Geastrum setiferum has setae of 95-215 × 20-47 µm (Baseia and Milanez, 2002; Trierveiler-Pereira et al., 2011; Castiglia et al., 2013), differing notably in the proposed taxon which has setae that are longer and slender, measuring up to 330 × 12-16 µm. Additionally, the setae were observed with dichotomous terminations, a character that was not addressed by the aforementioned authors. Regarding the size of the spores, those of G. setiferum measure 2.5-4 µm diameter (Baseia and Milanez, 2002; Trierveiler-Pereira et al., 2011), while in G. chamelense, they are 4.2-4.9 µm diameter, including ornamentation in both species. Therefore, our new species has larger spores.

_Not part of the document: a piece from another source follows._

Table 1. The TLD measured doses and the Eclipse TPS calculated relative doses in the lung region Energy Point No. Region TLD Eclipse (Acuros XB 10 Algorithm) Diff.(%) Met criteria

Molecular analysis showed that G. hieronymi is found in the same clade as G. chamelense, sharing an arched exoperidium, fibrillose peristome, endoperidial surface with spines, which are formed by bundles of hyphae (Zamora et al., 2014) or strongly asperate with acute or subpyramidal spicules (Ponce de León, 1968). Although these authors refer to G. hieronymi as having a stalked endoperidial body and prominent apophysis, this character was not observed in the studied specimens. Regarding the microscopic characteristics, the spores of G. hieronymi are much larger, up to 6 (m in diameter and warty (Ponce de León, 1968). Therefore, the differences are notable between both species.
Conclusions
Geastrum chamelense is recognized as a new species based on morphological, ecological and molecular data. Although this species is close to G. setiferum because they share the setiferous elements in the endoperidium, the macro- and micromorphological characters and its position in the phylogenetic hypothesis based on ITS, LSU, rpb1 and atp6 markers were decisive to separate them as different species. Worldwide, Geastrum has 109 valid species (Index Fungorum, 2021); of those, 29 species (26.6%) have been reported in Mexico, including G. chamelense. It is important to continue with taxonomic studies of this genus to contribute with new records and new species for the Mexican mycobiota.